Top of Information shown

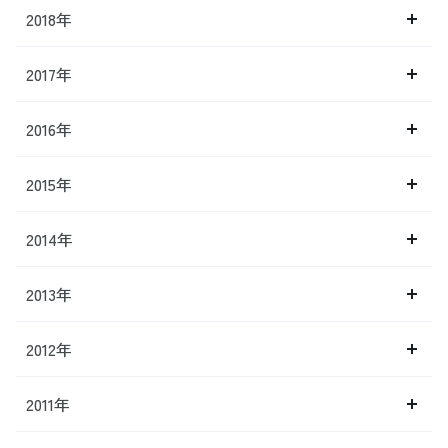
2018年
2017年
2016年
2015年
2014年
2013年
2012年
2011年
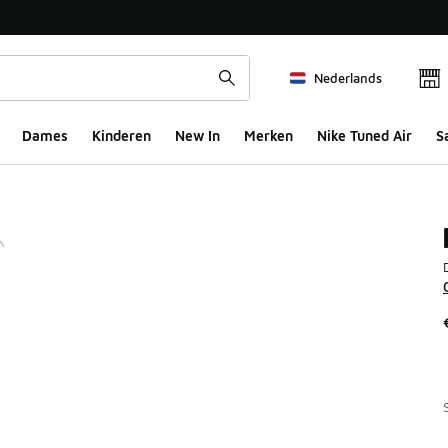
Nederlands
Dames
Kinderen
New In
Merken
Nike Tuned Air
S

Bottom of Information shown

• [Aim of the task] Return every line of text from all the records above, unchanged and in the same order, leaving out the pictures.

• [Problem solution]
2018年
2017年
2016年
2015年
2014年
2013年
2012年
2011年
Nederlands
Dames
Kinderen
New In
Merken
Nike Tuned Air
S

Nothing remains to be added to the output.